**Steps need to be done for preprocessing:** <br>
1: Remove the students whose activities are below a threshold<br>
2: Divide the dataset into train and test set<br>
3: Create a Q-matrix<br>

In [None]:
import traceback
def prvar(__x):
    print(traceback.extract_stack(limit=2)[0][3][6:][:-1],"=",__x)

import numpy as np
import pandas as pd
import math
import csv
import os
import json

from scipy import sparse

In [None]:
def prepare_kddcup10(folder_name, course_name, train_file, test_file, kc_col_name, min_interactions_per_user, remove_nan_skills, verbose,\
                    drop_duplicates=True):
    '''
    Reading input files
    Drop rows for which topic is not determined (it does not happen for RiPPLE files)
    Return the pre-processed file and Q-matrix.
    
    Arguments:
    folder_name -- path to the folder containig kdd files (algebra05, bridge_algebra06)
    course_name -- name of the course for which pre_processing is executed
    train_file -- original train_file provided by KDD cup organizers
    test_file -- original test_file provided by KDD cup organizers
    kc_col_name -- Skills id column
    min_interactions_per_user -- minimum number of interactions per student
    drop_duplicates -- if True, drop duplicates from dataset
    
    Outputs:
    data -- preprocessed dataset (pandas DataFrame)
    Q_mat -- corresponding q-matrix (item-skill relationships sparse array)
    '''
    if not os.path.exists(folder_name):
        print("The provided path for the data is invalid and the function will not be executed.")
        return None, None, None, None
        
    # reading csv file containing information about students' practice (attempt) history
    # from the train and test file provided by KDD organizer and then concatante them.
    train_file_path = folder_name  +'/'+  course_name  +'/'+ train_file
    df_train = pd.read_csv(train_file_path, delimiter='\t').rename(columns={
        'Anon Student Id': 'user_id',
        'Problem Name': 'pb_id',
        'Step Name': 'step_id',
        kc_col_name: 'kc_id',
        'First Transaction Time': 'timestamp',
        'Correct First Attempt': 'correct'
    })[['user_id', 'pb_id', 'step_id' ,'correct', 'timestamp', 'kc_id']]
    if verbose:
        initial_shape = df_train.shape[0]
        print("Opened KDD Cup 2010 data.

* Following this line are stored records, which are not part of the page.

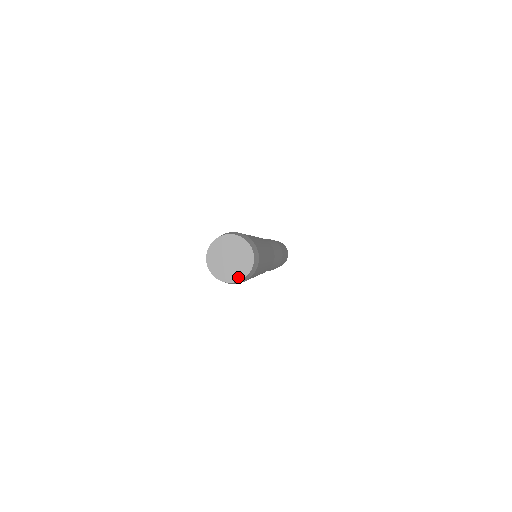
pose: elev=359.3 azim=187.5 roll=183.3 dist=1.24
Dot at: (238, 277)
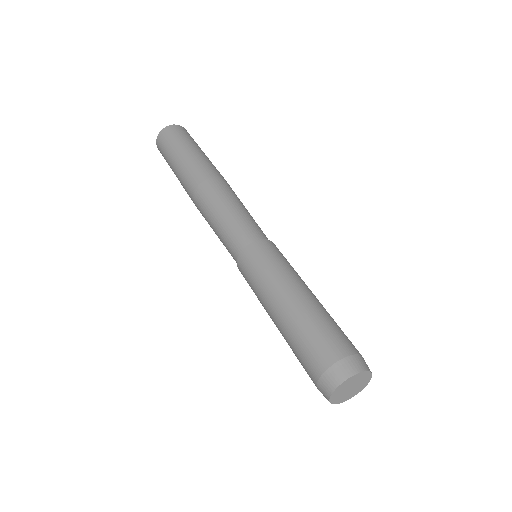
Dot at: (367, 382)
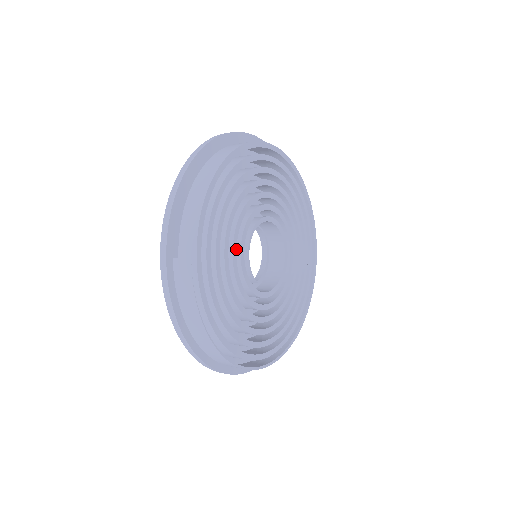
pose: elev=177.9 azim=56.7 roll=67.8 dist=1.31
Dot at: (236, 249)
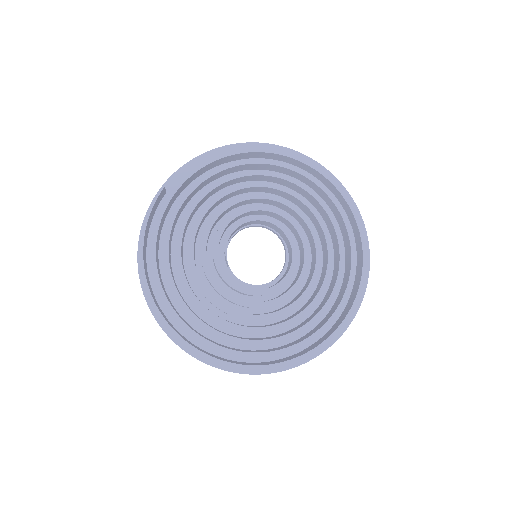
Dot at: (218, 217)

Output: {} samples.".format(initial_shape))
    test_file_path = folder_name  +'/'+  course_name  +'/'+ test_file
    df_test = pd.read_csv(test_file_path, delimiter='\t').rename(columns={
        'Anon Student Id': 'user_id',
        'Problem Name': 'pb_id',
        'Step Name': 'step_id',
        kc_col_name: 'kc_id',
        'First Transaction Time': 'timestamp',
        'Correct First Attempt': 'correct'
    })[['user_id', 'pb_id', 'step_id' ,'correct', 'timestamp', 'kc_id']]
    if verbose:
        initial_shape = df_test.shape[0]
        print("Opened KDD Cup 2010 data. Output: {} samples.".format(initial_shape))
    df_train['group'] = 'train'
    df_test['group'] = 'test'
    frames = [df_train, df_test]
    data = pd.concat(frames)
    del df_train
    del df_test
    #removing rows with empty value for KC from our dataframe
    if remove_nan_skills:
        data = data[~data["kc_id"].isnull()]
        if verbose:
            print("Removed {} samples with NaN skills.".format(data.shape[0]-initial_shape))
            initial_shape = data.shape[0]
    else:
        data.loc[data["kc_id"].isnull(), "kc_id"] = 'NaN'
    
    data = data[data['correct'].isin([0,1])] # Remove potential continuous outcomes
    if verbose:
        print("Removed {} samples with non-binary outcomes.".format(data.shape[0]-initial_shape))
        initial_shape = data.shape[0]
    data['correct'] = data['correct'].astype(np.int32) # Cast outcome as int32
    
    
    data = data.groupby("user_id").filter(lambda x: len(x) >= min_interactions_per_user)
    if verbose:
        print('Removed {} samples (users with less than {} interactions).'.format((data.shape[0]-initial_shape,
                                                         min_interactions_per_user)))
        initial_shape = data.shape[0]

    # Create variables
    data["item_id"] = data["pb_id"]+":"+data["step_id"]
    data = data[['user_id', 'item_id', 'kc_id', 'correct', 'timestamp', 'group']]
        
        
    # Transform ids into numeric
    data["item_id"] = np.unique(data["item_id"], return_inverse=True)[1]
    data["user_id"] = np.unique(data["user_id"], return_inverse=True)[1]

    # Create list of KCs
    listOfKC = []
    for kc_raw in data["kc_id"].unique():
        for elt in kc_raw.split('~~'):
            listOfKC.append(elt)
    listOfKC = np.unique(listOfKC)

    dict1_kc = {}
    dict2_kc = {}
    for k, v in enumerate(listOfKC):
        dict1_kc[v] = k
        dict2_kc[k] = v

    #df.reset_index(inplace=True, drop=True) # Add unique identifier of the row
    #df["inter_id"] = df.index

    # Build Q-matrix
    Q_mat = np.zeros((len(data["item_id"].unique()), len(listOfKC)))
    item_skill = np.array(data[["item_id","kc_id"]])
    for i in range(len(item_skill)):
        splitted_kc = item_skill[i,1].split('~~')
        for kc in splitted_kc:
            Q_mat[item_skill[i,0],dict1_kc[kc]] = 1
    if verbose:
        print("Computed q-matrix. Shape: {}.".format(Q_mat.shape))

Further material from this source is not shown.